For our final Cafe Discussion post, our group decided to discuss Edward Said and “Orientalism.” We began our discussion by noting the similarities between Said’s intentions and Marxist theory. Said said in his book, “My whoel point about this system is not that it is a misrepresentation of some Oriental essence – in which I do not for a moment believe – but that it operates as representations usually do, for apurpose, according to a tendency, in a specific historical, intellectual, and even economic setting.” (273). However, as his fundamental theory draws on Marx, Said plays on two concepts familiar to our class discussions. First is Gramsci’s notion of “hegemony” in understanding the permeating nature of Orientalist constructs and representations in Western scholarship and reporting, and, especially, their relation to the exercise of power over the “Orient.” In relation to Foucault, Said furthers the concepts of knowledge and power, introduced by Foucault, in relation to Eurocentric knowledge of the Arab world. Said furthered this by arguing the binary opposition of the Occident vs. Orient, in which the Occident is the superior.
Said states explicitly what Orientalism is by saying what it is not on page 12, but then saying, “[Orientalism] is rather a distribution of geopolitical awareness into aesthetic, scholarly, economic, sociological, historical, and philological texts; it is an elaboration not only of a basic geographical distinction (the world is made up of two unequal halves, Orient and Occident) but also of a whole series of “interests” which, by such means as scholarly discovery, philological reconstruction, psychological analysis, landscape and sociological description,it not only creates but also maintains; it is, rather than expresses, a certain will or intention to understand, in some cases to control,manipulate, even to incorporate,what is a manifestly different (or alternative. and novel) world; it is, above all, a discourse that is by no means in direct, corresponding relationship with political power in the raw,but rather is produced and exists in an uneven exchange with various kinds of power, shaped to a degree by the exchange with power political (as with a colonial or imperial establishment),power intellectual (as with reigning sciences like comparative linguistics or anatomy, or any of the modem policy sciences), power cultural (as with orthodoxies and canons of taste..texts, values),power moral (as with ideas about what “we” do and what “they”cannot.do or understand as “we”.do).” (12).
An integral concept in “Orientalism” is that Western knowledge of the East is not generated from facts or reality, but from preconceived, prejudicial archetypes that falsify all “Eastern” societies as fundamentally static, and similar to one another, and fundamentally dissimilar and primitive to “Western” societies.
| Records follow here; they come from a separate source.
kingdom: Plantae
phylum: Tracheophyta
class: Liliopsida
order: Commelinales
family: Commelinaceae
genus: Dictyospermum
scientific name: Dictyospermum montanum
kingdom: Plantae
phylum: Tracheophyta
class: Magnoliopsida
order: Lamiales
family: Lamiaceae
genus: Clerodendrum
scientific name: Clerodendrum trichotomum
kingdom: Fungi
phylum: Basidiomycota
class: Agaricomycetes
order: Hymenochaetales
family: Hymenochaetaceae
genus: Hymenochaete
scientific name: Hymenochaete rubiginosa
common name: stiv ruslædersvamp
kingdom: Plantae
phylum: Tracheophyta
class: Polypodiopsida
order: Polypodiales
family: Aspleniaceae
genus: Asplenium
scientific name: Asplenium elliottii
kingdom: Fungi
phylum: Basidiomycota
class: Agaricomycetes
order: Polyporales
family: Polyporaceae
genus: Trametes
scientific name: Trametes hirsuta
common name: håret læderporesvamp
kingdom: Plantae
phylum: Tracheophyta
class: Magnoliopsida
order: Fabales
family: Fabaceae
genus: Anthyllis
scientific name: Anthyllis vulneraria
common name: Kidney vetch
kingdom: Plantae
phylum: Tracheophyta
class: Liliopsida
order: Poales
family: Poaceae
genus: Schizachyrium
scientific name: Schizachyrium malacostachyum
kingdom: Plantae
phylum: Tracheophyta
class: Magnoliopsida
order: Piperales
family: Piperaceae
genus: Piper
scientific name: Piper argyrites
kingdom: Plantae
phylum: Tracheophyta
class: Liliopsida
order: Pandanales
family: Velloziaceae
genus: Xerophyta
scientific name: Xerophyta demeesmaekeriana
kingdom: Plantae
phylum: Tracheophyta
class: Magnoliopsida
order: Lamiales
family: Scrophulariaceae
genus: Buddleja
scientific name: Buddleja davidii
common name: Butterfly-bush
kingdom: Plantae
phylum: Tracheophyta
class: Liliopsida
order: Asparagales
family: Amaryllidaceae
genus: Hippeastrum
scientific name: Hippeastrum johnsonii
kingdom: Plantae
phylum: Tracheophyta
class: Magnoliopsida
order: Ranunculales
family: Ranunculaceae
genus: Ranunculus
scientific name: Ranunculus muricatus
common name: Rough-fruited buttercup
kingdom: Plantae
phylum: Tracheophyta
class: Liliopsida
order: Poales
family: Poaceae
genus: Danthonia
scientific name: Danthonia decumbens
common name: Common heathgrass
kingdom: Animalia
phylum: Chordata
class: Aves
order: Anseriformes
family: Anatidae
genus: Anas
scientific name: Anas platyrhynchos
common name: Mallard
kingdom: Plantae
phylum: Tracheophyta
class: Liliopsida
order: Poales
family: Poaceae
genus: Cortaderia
This discourse establishes the binary opposition hierarchy in which “the East” is antithetical to “the West.” Such Eastern knowledge, according to Said, is constructed with literary texts and historical records that often are of limited understanding of the facts of life in Said’s scope of analysis, the Middle East and Arab world.
As a group we recognized the several theoretical connections as well as the significance of Said’s work and the timing. Written in 1978, during a time of constant contact and conflict, with Iran and the Middle East. However, western perception of the culture and region at that time was rooted in binary opposition and the methodologies of the western theorists presumed the Middle East and “Orient” as a static, undeveloped, and inferior hemisphere to further the hegemonic dominance of the Eurocentric world.